■ **Exercise requirements**: Reproduce every entry word for word. Drop all pictures from the copy.

■ **Extracted records**:
================================
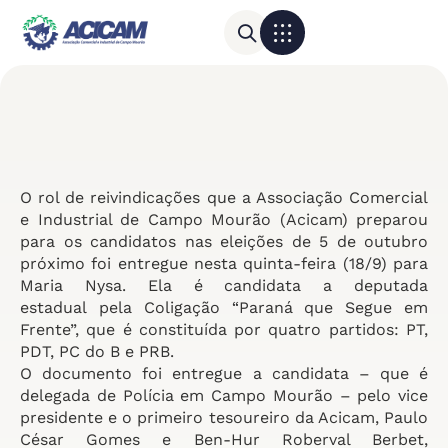
Para sua empresa
Calendário do Comércio
O rol de reivindicações que a Associação Comercial
e Industrial de Campo Mourão (Acicam) preparou
para os candidatos nas eleições de 5 de outubro
próximo foi entregue nesta quinta-feira (18/9) para
Maria Nysa. Ela é candidata a deputada
estadual pela Coligação “Paraná que Segue em
Frente”, que é constituída por quatro partidos: PT,
PDT, PC do B e PRB.
O documento foi entregue a candidata – que é
delegada de Polícia em Campo Mourão – pelo vice
presidente e o primeiro tesoureiro da Acicam, Paulo
César Gomes e Ben-Hur Roberval Berbet,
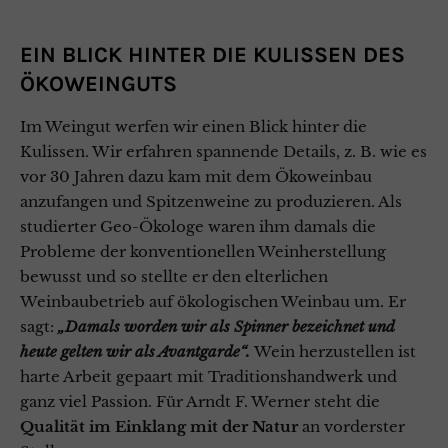
EIN BLICK HINTER DIE KULISSEN DES
ÖKOWEINGUTS
Im Weingut werfen wir einen Blick hinter die
Kulissen. Wir erfahren spannende Details, z. B. wie es
vor 30 Jahren dazu kam mit dem Ökoweinbau
anzufangen und Spitzenweine zu produzieren. Als
studierter Geo-Ökologe waren ihm damals die
Probleme der konventionellen Weinherstellung
bewusst und so stellte er den elterlichen
Weinbaubetrieb auf ökologischen Weinbau um. Er
sagt:
„Damals worden wir als Spinner bezeichnet und
heute gelten wir als Avantgarde“.
Wein herzustellen ist
harte Arbeit gepaart mit Traditionshandwerk und
ganz viel Passion. Für Arndt F. Werner steht die
Qualität im Einklang mit der Natur
an vorderster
================================
■ **Completed task**:
Para sua empresa
Calendário do Comércio
O rol de reivindicações que a Associação Comercial
e Industrial de Campo Mourão (Acicam) preparou
para os candidatos nas eleições de 5 de outubro
próximo foi entregue nesta quinta-feira (18/9) para
Maria Nysa. Ela é candidata a deputada
estadual pela Coligação “Paraná que Segue em
Frente”, que é constituída por quatro partidos: PT,
PDT, PC do B e PRB.
O documento foi entregue a candidata – que é
delegada de Polícia em Campo Mourão – pelo vice
presidente e o primeiro tesoureiro da Acicam, Paulo
César Gomes e Ben-Hur Roberval Berbet,
EIN BLICK HINTER DIE KULISSEN DES
ÖKOWEINGUTS
Im Weingut werfen wir einen Blick hinter die
Kulissen. Wir erfahren spannende Details, z. B. wie es
vor 30 Jahren dazu kam mit dem Ökoweinbau
anzufangen und Spitzenweine zu produzieren. Als
studierter Geo-Ökologe waren ihm damals die
Probleme der konventionellen Weinherstellung
bewusst und so stellte er den elterlichen
Weinbaubetrieb auf ökologischen Weinbau um. Er
sagt:
„Damals worden wir als Spinner bezeichnet und
heute gelten wir als Avantgarde“.
Wein herzustellen ist
harte Arbeit gepaart mit Traditionshandwerk und
ganz viel Passion. Für Arndt F. Werner steht die
Qualität im Einklang mit der Natur
an vorderster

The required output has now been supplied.